INPUT MATERIAL below:
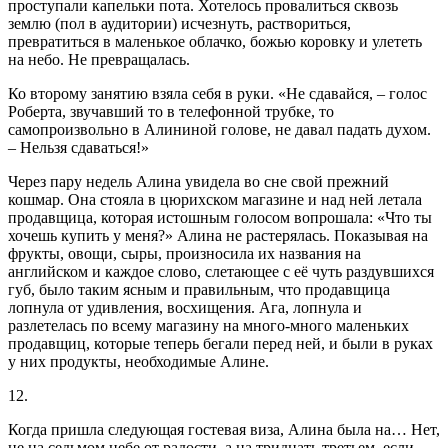
проступали капельки пота. Хотелось провалиться сквозь
землю (пол в аудитории) исчезнуть, раствориться,
превратиться в маленькое облачко, божью коровку и улететь
на небо. Не превращалась.
Ко второму занятию взяла себя в руки. «Не сдавайся, – голос
Роберта, звучавший то в телефонной трубке, то
самопроизвольно в Алининой голове, не давал падать духом.
– Нельзя сдаваться!»
Через пару недель Алина увидела во сне свой прежний
кошмар. Она стояла в цюрихском магазине и над ней летала
продавщица, которая истошным голосом вопрошала: «Что ты
хочешь купить у меня?» Алина не растерялась. Показывая на
фрукты, овощи, сыры, произносила их названия на
английском и каждое слово, слетающее с её чуть раздувшихся
губ, было таким ясным и правильным, что продавщица
лопнула от удивления, восхищения. Ага, лопнула и
разлетелась по всему магазину на много-много маленьких
продавщиц, которые теперь бегали перед ней, и были в руках
у них продукты, необходимые Алине.
12.
Когда пришла следующая гостевая виза, Алина была на… Нет,
не на седьмом небе от радости, а на тридцать третьем, если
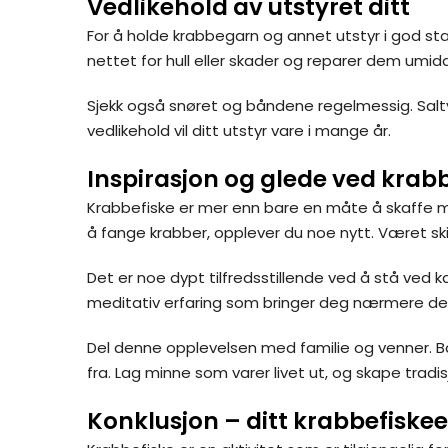
Vedlikehold av utstyret ditt
For å holde krabbegarn og annet utstyr i god stan
nettet for hull eller skader og reparer dem umidde
Sjekk også snøret og båndene regelmessig. Saltvann
vedlikehold vil ditt utstyr vare i mange år.
Inspirasjon og glede ved krab
Krabbefiske er mer enn bare en måte å skaffe mat p
å fange krabber, opplever du noe nytt. Været sk
Det er noe dypt tilfredsstillende ved å stå ved k
meditativ erfaring som bringer deg nærmere deg 
Del denne opplevelsen med familie og venner. 
fra. Lag minne som varer livet ut, og skape tradi
Konklusjon – ditt krabbefiske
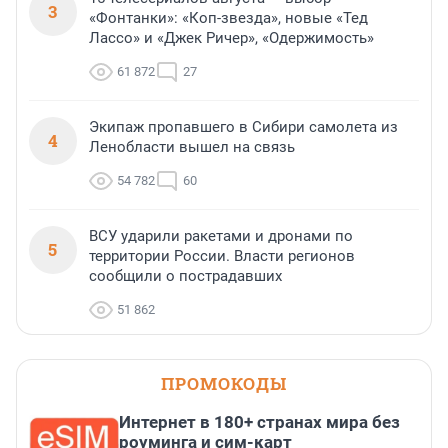
3
«Фонтанки»: «Коп-звезда», новые «Тед
Лассо» и «Джек Ричер», «Одержимость»
61 872
27
Экипаж пропавшего в Сибири самолета из
4
Ленобласти вышел на связь
54 782
60
ВСУ ударили ракетами и дронами по
5
территории России. Власти регионов
сообщили о пострадавших
51 862
ПРОМОКОДЫ
Интернет в 180+ странах мира без
роуминга и сим-карт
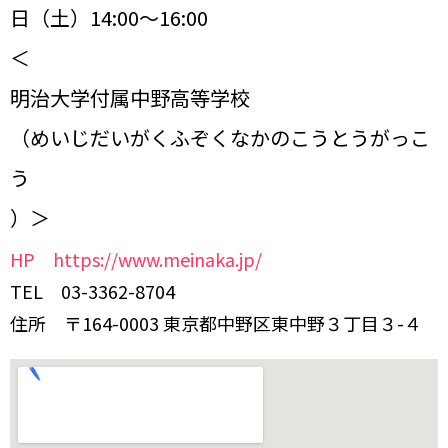
日（土）14:00～16:00
＜
明治大学付属中野高等学校
（めいじだいがくふぞくなかのこうとうがっこ
う
）＞
HP https://www.meinaka.jp/
TEL 03-3362-8704
住所 〒164-0003 東京都中野区東中野３丁目３-４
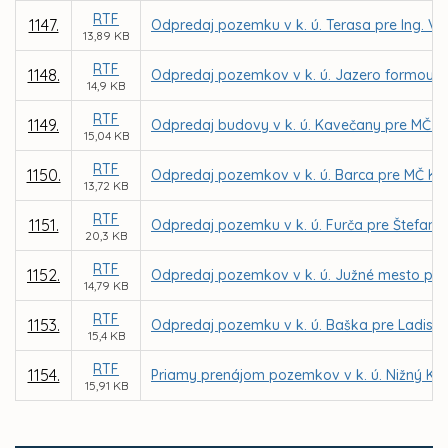
RTF
1147.
Odpredaj pozemku v k. ú. Terasa pre Ing. Va
13,89 KB
RTF
1148.
Odpredaj pozemkov v k. ú. Jazero formou d
14,9 KB
RTF
1149.
Odpredaj budovy v k. ú. Kavečany pre MČ K
15,04 KB
RTF
1150.
Odpredaj pozemkov v k. ú. Barca pre MČ Koš
13,72 KB
RTF
1151.
Odpredaj pozemku v k. ú. Furča pre Štefana
20,3 KB
RTF
1152.
Odpredaj pozemkov v k. ú. Južné mesto pre I
14,79 KB
RTF
1153.
Odpredaj pozemku v k. ú. Baška pre Ladisla
15,4 KB
RTF
1154.
Priamy prenájom pozemkov v k. ú. Nižný Kl
15,91 KB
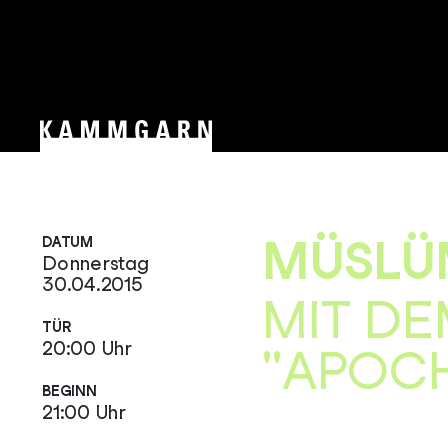
MÜSLÜ
DATUM
Donnerstag
30.04.2015
MIT D
TÜR
20:00 Uhr
"APOC
BEGINN
21:00 Uhr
End of INPUT MATERIAL.
* _INSTRUCTION_
Gather every line of the data that includes the word "продавщица", and treat uppercase and lowercase as different.

* _WRITTEN ANSWER_
продавщица, которая истошным голосом вопрошала: «Что ты
губ, было таким ясным и правильным, что продавщица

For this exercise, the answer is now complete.